TASK DETAILS = Say how many lines below hold the word "shoulder"; give the number by itself.

INPUT FOR THIS TASK =
______________________________

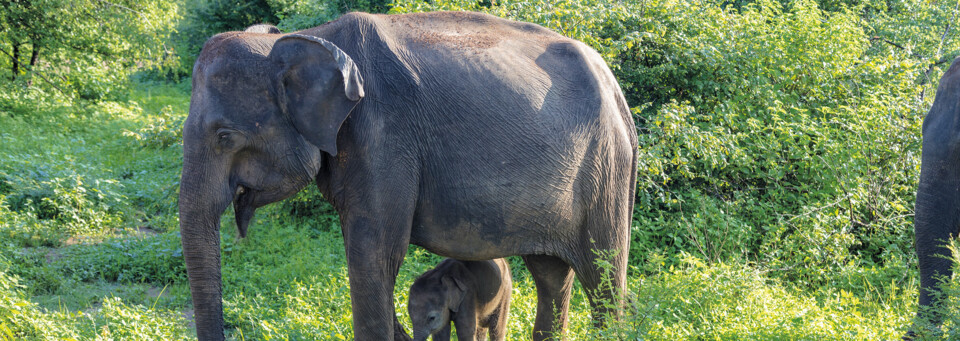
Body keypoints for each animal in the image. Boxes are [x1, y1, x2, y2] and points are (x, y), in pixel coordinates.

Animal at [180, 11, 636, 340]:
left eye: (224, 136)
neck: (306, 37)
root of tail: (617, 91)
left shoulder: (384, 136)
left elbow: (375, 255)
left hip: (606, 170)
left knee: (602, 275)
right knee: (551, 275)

______________________________

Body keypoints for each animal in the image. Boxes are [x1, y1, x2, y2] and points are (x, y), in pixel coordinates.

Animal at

______________________________

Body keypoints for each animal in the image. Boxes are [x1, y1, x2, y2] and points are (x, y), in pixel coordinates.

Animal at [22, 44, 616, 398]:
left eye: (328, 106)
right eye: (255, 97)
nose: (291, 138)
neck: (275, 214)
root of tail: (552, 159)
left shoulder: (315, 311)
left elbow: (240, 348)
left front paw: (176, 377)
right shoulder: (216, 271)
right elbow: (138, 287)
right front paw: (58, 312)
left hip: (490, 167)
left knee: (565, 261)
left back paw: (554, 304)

______________________________

WRITTEN SOLUTION = 3